Senior Associate Director of Undergraduate Admissions Jaime Briseño is responsible for recruiting students from Latin America and the Caribbean as well as much of southern California, Puerto Rico and the Virgin Islands. Briseño said that traveling with other well-known schools allows Georgetown to present itself to high school students who may not have heard of the university.
“The program really increases our visibility for areas that may have heard primarily of Harvard or Stanford. When students abroad consider American colleges, they tend to go by the most known name,” he said. “They are able to learn about Georgetown and walk away knowing why it might be a great fit.”
According to Deacon, admissions officers advertise Georgetown for its location, Jesuit values and global perspective.
Briseño added that while Georgetown’s Catholic values are appealing to much of the Latin American market, traveling with other universities gives Georgetown access to a wider variety of students who consider Georgetown for reasons other than its religious affiliation.

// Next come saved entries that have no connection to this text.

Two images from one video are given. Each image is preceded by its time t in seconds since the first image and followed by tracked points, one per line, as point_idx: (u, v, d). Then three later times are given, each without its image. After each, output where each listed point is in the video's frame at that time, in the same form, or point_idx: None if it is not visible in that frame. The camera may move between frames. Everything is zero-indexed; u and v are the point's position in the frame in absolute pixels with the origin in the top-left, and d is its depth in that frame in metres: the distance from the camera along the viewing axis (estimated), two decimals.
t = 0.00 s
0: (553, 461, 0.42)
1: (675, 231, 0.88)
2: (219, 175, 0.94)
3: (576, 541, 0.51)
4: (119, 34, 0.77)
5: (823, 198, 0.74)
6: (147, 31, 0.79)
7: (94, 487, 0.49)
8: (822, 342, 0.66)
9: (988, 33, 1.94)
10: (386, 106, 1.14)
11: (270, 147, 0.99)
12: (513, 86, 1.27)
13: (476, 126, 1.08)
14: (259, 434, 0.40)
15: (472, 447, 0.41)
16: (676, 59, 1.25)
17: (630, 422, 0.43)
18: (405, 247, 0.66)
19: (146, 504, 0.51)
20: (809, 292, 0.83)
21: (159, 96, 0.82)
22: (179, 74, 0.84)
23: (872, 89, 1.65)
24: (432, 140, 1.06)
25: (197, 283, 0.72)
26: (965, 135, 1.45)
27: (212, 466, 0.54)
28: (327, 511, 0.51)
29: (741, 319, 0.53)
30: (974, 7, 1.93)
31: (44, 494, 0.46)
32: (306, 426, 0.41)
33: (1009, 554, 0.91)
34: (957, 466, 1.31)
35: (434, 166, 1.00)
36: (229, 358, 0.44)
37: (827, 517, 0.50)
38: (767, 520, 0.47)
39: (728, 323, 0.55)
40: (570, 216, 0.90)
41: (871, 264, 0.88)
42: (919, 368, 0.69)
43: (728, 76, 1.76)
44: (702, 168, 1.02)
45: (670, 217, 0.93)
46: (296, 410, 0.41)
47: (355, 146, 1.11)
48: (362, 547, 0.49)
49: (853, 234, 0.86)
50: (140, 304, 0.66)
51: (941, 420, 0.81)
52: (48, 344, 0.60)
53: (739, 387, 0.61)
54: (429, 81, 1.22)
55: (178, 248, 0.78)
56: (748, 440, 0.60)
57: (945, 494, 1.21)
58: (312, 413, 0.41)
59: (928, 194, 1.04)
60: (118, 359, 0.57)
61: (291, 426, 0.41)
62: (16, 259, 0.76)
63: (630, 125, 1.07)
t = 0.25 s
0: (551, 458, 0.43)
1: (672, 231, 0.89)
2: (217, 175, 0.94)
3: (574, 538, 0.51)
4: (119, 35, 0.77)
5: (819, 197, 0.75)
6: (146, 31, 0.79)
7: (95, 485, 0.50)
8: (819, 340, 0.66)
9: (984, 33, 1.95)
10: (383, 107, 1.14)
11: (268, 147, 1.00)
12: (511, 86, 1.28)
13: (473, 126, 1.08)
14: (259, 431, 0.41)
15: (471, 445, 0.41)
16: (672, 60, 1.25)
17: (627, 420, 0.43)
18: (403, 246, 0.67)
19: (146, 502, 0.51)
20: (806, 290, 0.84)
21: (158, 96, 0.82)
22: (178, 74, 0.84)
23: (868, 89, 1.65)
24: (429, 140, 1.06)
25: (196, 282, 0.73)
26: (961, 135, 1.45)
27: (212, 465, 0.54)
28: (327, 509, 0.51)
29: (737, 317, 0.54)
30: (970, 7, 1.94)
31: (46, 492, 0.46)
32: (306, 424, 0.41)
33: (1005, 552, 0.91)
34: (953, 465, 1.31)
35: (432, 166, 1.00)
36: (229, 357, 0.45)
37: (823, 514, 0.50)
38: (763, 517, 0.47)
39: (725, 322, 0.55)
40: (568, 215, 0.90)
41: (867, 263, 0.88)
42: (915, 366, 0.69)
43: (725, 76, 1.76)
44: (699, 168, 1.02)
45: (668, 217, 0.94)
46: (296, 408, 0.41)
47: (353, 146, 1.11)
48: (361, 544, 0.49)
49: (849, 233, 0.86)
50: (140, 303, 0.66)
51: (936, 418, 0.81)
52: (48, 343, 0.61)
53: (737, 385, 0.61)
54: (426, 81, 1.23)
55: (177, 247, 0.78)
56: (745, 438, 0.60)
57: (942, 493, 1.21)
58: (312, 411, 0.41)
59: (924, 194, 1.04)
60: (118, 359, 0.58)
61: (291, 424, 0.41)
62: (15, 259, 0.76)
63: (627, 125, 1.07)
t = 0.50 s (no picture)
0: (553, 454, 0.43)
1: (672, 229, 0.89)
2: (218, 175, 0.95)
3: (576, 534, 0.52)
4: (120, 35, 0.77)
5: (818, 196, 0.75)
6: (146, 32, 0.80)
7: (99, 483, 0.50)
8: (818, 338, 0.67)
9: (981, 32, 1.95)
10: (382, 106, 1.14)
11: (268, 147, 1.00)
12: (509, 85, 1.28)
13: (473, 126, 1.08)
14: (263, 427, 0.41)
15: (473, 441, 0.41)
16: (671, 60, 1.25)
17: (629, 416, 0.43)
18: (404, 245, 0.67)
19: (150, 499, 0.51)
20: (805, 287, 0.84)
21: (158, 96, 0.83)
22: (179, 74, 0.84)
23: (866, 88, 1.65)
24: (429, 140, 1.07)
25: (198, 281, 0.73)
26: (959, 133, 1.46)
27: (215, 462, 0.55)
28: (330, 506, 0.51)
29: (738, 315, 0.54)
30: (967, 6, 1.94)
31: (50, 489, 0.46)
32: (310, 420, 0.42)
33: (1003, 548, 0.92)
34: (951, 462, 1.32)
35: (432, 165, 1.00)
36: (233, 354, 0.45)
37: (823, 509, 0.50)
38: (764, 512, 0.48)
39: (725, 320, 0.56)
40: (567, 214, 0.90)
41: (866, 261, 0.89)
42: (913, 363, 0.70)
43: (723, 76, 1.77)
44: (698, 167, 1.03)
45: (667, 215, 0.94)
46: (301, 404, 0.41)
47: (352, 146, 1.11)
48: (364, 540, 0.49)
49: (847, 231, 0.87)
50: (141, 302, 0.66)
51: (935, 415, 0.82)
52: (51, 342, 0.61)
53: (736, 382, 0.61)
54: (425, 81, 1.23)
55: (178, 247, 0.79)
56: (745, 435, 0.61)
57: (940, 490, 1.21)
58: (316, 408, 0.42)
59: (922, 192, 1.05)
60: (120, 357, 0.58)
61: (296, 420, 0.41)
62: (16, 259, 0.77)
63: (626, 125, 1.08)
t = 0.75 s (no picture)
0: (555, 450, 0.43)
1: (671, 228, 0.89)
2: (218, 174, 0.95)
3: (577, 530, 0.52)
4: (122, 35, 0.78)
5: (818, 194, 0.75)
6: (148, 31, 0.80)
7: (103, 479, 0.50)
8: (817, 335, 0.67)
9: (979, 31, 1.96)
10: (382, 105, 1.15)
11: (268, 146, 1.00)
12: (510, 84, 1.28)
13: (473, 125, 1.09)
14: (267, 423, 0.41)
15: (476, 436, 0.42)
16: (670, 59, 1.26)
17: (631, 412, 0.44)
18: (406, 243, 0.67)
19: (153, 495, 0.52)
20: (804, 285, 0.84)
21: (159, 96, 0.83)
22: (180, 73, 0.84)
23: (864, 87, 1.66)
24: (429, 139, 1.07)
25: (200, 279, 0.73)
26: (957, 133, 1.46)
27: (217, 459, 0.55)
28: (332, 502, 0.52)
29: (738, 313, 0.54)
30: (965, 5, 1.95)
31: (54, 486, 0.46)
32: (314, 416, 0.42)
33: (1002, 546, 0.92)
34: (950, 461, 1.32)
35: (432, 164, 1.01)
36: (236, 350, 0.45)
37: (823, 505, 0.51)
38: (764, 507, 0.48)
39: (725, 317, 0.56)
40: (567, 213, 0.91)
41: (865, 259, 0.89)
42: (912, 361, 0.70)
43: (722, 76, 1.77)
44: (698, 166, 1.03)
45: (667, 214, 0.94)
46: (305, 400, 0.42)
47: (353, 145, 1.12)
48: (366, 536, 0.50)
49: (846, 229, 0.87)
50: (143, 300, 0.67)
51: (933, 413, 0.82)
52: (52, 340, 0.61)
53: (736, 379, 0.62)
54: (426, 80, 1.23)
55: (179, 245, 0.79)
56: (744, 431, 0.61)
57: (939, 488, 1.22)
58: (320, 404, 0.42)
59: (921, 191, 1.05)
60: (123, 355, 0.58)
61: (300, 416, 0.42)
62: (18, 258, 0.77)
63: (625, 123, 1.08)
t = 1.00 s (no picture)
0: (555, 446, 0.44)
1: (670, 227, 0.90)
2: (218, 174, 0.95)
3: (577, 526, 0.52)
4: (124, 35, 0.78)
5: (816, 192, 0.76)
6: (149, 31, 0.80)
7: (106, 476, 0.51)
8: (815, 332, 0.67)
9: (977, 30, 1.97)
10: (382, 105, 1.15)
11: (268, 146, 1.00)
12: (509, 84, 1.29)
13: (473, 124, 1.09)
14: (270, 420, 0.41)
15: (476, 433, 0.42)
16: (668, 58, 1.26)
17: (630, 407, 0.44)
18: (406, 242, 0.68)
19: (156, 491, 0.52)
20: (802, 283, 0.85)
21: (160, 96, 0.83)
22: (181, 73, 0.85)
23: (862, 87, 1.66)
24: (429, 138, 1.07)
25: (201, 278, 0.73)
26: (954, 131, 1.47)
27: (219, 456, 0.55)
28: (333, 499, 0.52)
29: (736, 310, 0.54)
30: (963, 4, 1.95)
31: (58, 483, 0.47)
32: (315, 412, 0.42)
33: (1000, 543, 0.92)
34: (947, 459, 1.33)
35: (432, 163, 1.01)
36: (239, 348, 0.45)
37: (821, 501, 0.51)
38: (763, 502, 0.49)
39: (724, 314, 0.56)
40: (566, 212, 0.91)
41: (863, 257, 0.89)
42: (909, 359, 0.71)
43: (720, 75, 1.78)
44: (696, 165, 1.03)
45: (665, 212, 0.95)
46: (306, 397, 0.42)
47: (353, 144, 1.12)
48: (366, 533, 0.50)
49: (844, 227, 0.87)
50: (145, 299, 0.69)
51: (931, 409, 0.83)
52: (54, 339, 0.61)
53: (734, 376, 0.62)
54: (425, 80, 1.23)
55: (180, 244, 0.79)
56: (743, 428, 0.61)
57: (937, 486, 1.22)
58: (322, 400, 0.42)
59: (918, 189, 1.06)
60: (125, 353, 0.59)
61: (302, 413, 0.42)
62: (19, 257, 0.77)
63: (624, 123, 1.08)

“[I hope] that students gain a better understanding of how broad the Georgetown population is as a Catholic school … so that they realize that although we are very much a Catholic Jesuit school, we actually appeal to a large proportion of non-Catholics and are supportive of everyone,” Briseño said.
Georgetown’s alumni network also helps draw international applicants. Former Filipino president Gloria Macapagal Arroyo attended Georgetown, so the school is well known in the Philippines, according to Filipino student Randy Puno (COL ’16).
“There is a solid alumni class back home, so I’ve considered Georgetown as a possibility my entire life,” Puno said.
But according to Briseño, Georgetown’s limited financial aid budget for foreign students limits the number of international students who can attend.
“The challenge isn’t as much market penetration in some foreign cities but rather the limited budget that the university has for foreign students,” he said. “It would be great if the financial aid office had a greater budget, because it would allow us to reach out to more middle-class students from across the world.”
However, Deacon emphasized that his office has no intention of increasing the proportion of international students on the Hilltop.
“We are happy to have international students, we get a very talented pool, we get a very representative group from all around the world, but we also feel the responsibility to U.S. citizens,” he said.